• Provided passage:
▶
Q: What does a typical day look like for you now?
Harrison: There’s a day on the road – I make about 150 speeches a year, so 60 flights or so. So, a day on the road would be: up early, breakfast with a donor, one/maybe two/maybe even three talks or lectures that day, maybe an evening dinner again with a supporter in that city, maybe a little news before bed.
At home, it’s waking up, fixing breakfast for my kids – eggs, avocado toast, bagels with cream cheese – then walking my four-year-old to preschool, hitting the office for a bunch of internal meetings first, and then often hosting again out-of-town supporters or donors in the office: giving them a tour, sitting with them, thanking them for their generosity. Home by six to have dinner with the kids and play board games and put them to bed.
I am about to do nine cities [on book tour] and I’m going to bring my four-year-old to Atlanta. I’m going to put him in a 7,000 person audience, and then in a 20,000 person audience in Boston, so he’s going to come with me on some of these. I can’t wait. I started him flying early – he did 20 flights his first year of life, so I wanted him to get used to airplanes. I had him in Sacramento recently in a big audience, and I said “okay, so Daddy’s going to talk for about 30 minutes on stage, so just sit and be really quiet. Just sit for 30 minutes.” He was sitting with a friend. About 10 minutes into the speech, I hear “daddy!” just yelling “daddy!” from the middle of the audience.
Q: What is the biggest lesson you’ve learned?
Harrison: Put integrity at the core of everything you do. I think so much more important than what you do is how you do it. It’s a core value important to me in my life, and [a] core value of charity: water.
Q: Do you remember a pivotal moment in which you realized that this was what you were meant to do?
Harrison: I think it was really day one of charity: water, when the whole thing came together. I threw a party, invited 700 people to come to my 31st birthday party, and asked them all to donate $20 on the way in. We raised $15,000 that night, and we took 100 percent of the money to a refugee camp in northern Uganda where 31,638 people were living, drinking unsafe water. We built our first water project, and then we sent the photos and the GPS coordinates and the water flowing back to those 700 people, and the response that I got just let me know that I was really on the right path. People were just so surprised that a charity would bother to tell them where $20 went, and that something transformative had happened along the way, and they said “this is amazing. How do we continue to give? How do we do more?”
◀
• Information supplied:
▶
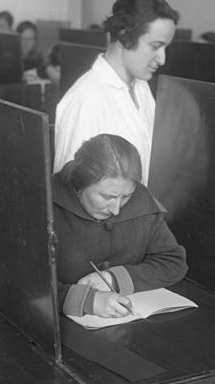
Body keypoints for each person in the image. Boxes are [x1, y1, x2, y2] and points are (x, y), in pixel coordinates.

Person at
◀
• Problem 1: From the interview with Harrison, please list every breakfast food he says he fixes for his kids at home.
• Problem 2: Pick up the interview with Harrison where it stops and write what comes next.

• Reply 1:
- eggs
- avocado toast
- bagels with cream cheese

• Reply 2:
Q: What has been your biggest career high, and your biggest career low?
High: I was invited to the National Prayer Breakfast with my wife and I was sitting there at one of the tables, paying attention as President Obama was giving his speech. Then, in the middle of his speech, he starts telling my story – he starts saying “there’s this guy named Scott Harrison, he used to be a nightclub promoter, and he wasn’t serving God, and he was a mess, and then he started this charity, and he’s bringing clean water to people and he wants to help a hundred million people, and this is the kind of faith that we need in this country, and people that are living out a vision of unselfishness,” and I just couldn’t believe it. I had actually never met President Obama, and here he is, spending minutes of his speech telling my story. My wife gripped my hand like she was going to break it, and it was a really humbling moment, to hear him talking about my life and about charity: water in such an honoring way.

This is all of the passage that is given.